US News and World Report
By Gabrielle Levy
September 2, 2016
Donald Trump had made little headway in swinging Latino voters to his side, even when he appeared to be moderating his stance on immigration.
A new poll released Friday by Latino Decisions found just 15 percent of Latino voters said they were certain to vote for the Republican nominee, with another four percent who said they were uncertain but leaning toward Trump.
By comparison, Democrat Hillary Clinton has the certain support of 61 percent of Latinos nationwide, with another 10 percent who are leaning her way.
Trump still lags far behind his predecessor, 2012 GOP nominee Mitt Romney, who won 27 percent of Latinos, compared to President Barack Obama's 71 percent.
While Trump's poor showing is not surprising – in fact, it's a small improvement from Latino Decisions' poll in April when 11 percent said they were inclined toward Trump during the primary – it came at time when Trump had given his Hispanic supporters reason to believe he was listening to their concerns.
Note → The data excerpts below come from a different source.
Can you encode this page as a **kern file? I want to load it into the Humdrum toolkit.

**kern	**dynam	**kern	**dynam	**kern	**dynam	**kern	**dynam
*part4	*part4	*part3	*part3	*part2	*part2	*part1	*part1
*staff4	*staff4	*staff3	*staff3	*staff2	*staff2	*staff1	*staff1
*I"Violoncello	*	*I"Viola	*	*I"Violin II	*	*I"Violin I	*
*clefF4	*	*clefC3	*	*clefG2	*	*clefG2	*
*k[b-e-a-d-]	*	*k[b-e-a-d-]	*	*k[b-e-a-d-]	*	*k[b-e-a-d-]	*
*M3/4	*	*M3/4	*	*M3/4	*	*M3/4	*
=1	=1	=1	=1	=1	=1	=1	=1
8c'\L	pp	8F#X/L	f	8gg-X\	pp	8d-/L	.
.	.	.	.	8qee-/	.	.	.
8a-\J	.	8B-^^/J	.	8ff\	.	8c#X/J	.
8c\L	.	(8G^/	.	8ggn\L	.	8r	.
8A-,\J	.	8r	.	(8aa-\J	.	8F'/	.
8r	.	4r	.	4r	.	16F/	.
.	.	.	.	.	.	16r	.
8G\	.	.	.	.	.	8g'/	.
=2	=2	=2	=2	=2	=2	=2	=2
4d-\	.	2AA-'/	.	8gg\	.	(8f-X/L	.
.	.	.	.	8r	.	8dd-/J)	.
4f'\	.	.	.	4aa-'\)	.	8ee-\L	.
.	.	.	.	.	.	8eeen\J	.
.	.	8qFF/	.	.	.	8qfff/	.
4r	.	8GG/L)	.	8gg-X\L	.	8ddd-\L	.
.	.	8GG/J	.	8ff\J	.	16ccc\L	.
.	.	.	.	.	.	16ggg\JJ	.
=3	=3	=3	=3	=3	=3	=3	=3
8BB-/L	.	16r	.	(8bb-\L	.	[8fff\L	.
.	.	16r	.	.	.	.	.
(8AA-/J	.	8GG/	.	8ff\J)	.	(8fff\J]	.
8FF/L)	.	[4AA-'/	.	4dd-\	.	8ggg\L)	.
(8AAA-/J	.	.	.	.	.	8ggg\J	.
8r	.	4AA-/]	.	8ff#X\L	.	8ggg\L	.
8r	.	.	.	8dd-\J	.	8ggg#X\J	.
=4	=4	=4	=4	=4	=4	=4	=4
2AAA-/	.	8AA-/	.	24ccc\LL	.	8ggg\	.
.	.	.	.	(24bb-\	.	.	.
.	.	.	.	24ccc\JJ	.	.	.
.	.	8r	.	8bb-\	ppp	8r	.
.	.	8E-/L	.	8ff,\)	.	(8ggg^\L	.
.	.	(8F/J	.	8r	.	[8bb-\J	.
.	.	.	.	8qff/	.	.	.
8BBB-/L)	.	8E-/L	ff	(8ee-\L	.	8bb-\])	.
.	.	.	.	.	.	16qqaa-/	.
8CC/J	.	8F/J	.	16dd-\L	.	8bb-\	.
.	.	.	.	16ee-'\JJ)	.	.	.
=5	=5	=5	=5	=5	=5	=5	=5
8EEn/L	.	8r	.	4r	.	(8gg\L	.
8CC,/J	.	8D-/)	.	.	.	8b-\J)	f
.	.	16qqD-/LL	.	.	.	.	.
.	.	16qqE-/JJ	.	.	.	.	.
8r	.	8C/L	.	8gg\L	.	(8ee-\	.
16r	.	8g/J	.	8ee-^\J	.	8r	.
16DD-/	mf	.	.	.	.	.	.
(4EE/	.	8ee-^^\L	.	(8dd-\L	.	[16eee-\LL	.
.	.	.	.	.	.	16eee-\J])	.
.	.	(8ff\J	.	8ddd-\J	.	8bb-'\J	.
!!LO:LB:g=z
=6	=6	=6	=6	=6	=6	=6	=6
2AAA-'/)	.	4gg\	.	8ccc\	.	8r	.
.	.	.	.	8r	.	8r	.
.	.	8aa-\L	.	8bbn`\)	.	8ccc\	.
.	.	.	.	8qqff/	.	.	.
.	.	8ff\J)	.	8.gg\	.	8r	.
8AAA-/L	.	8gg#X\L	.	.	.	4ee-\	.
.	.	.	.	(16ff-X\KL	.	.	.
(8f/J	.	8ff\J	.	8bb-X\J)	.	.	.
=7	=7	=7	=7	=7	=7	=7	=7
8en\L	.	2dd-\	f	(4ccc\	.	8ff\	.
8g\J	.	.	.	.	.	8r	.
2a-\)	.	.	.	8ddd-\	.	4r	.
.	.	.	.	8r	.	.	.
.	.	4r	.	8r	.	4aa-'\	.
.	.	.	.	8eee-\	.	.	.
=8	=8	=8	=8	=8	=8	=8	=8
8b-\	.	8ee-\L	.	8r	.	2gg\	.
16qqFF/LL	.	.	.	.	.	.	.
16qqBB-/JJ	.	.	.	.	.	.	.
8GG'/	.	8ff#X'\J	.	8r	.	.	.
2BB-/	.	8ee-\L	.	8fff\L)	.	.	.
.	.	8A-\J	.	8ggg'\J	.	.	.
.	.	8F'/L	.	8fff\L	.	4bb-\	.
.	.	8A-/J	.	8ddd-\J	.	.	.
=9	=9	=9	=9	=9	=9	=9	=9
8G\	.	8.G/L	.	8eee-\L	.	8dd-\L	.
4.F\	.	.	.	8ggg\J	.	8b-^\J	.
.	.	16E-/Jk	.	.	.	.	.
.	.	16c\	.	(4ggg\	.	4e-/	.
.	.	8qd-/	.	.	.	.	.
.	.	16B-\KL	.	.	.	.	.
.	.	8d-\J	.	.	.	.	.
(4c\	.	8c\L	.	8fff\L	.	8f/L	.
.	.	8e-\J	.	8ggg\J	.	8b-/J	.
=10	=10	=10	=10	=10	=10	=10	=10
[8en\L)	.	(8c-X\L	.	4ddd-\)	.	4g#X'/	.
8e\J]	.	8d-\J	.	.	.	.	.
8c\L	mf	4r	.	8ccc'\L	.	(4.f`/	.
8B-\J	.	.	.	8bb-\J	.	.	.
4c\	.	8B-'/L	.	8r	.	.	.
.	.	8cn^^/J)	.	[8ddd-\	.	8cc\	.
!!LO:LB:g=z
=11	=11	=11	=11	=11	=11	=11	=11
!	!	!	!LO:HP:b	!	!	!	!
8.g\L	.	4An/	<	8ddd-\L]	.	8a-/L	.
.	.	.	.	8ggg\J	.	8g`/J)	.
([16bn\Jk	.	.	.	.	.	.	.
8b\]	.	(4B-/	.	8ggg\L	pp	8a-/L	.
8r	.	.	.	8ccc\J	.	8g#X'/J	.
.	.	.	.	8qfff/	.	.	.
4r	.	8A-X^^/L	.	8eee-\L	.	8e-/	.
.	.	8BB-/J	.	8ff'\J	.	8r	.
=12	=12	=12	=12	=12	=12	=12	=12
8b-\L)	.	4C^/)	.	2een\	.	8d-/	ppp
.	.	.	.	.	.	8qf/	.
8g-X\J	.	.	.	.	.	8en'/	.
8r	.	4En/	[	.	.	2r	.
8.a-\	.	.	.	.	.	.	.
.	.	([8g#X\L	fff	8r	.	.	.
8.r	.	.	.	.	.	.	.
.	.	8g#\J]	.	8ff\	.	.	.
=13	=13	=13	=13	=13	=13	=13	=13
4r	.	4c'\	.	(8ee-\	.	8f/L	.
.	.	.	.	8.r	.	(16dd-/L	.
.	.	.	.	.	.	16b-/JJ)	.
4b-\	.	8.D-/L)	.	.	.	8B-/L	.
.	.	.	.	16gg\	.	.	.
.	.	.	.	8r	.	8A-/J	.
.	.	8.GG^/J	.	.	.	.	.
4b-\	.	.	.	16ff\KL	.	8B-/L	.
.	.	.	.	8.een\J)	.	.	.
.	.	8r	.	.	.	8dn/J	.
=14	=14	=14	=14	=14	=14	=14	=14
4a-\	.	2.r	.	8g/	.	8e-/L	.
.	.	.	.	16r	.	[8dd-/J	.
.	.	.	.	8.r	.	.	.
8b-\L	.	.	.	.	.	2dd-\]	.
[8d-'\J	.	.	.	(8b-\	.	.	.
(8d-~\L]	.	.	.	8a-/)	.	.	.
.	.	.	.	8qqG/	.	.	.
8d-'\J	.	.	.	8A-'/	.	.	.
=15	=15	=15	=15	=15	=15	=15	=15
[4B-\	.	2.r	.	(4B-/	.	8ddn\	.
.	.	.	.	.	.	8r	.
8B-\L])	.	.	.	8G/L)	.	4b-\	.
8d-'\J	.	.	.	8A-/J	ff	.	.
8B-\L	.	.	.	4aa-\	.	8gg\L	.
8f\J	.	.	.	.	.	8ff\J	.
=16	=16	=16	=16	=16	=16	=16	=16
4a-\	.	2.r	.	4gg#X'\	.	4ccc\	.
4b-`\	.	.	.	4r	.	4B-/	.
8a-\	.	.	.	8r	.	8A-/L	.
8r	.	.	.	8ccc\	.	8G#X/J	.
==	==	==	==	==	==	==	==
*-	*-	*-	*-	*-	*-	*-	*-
The survey was taken from Aug. 19 to Aug. 30, during which time Trump hinted he might no longer seek to deport 11 million immigrants from the U.S. Following a meeting with Hispanic leaders on Aug. 20, he began to emphasize his intention to ensure his immigration policies would be "humane," and seemed to be softening his rhetoric.
But Trump's speech Wednesday night – when he again vowed to remove anyone in the U.S. illegally and insisted that Mexico would pay for a wall – had some of his prominent Latino supporters feeling betrayed. Several of those high-profile Republican Latinos who had previously supported Trump said they would no longer vote for him.
By Thursday, Trump backtracked again, telling Fox News host Bill O'Reilly he might focus only on immigrants who had committed crimes, getting the "bad players" out first before reassessing how to deal with others who don't have legal permission to stay in the U.S.
"After that takes place, we are going to sit back, we're going to assess the situation, we're going to see where we are because we will have people in the country that have come in the country illegally," he said. "We're going to sit back, we're going to assess the situation, we're going to make a decision at that time."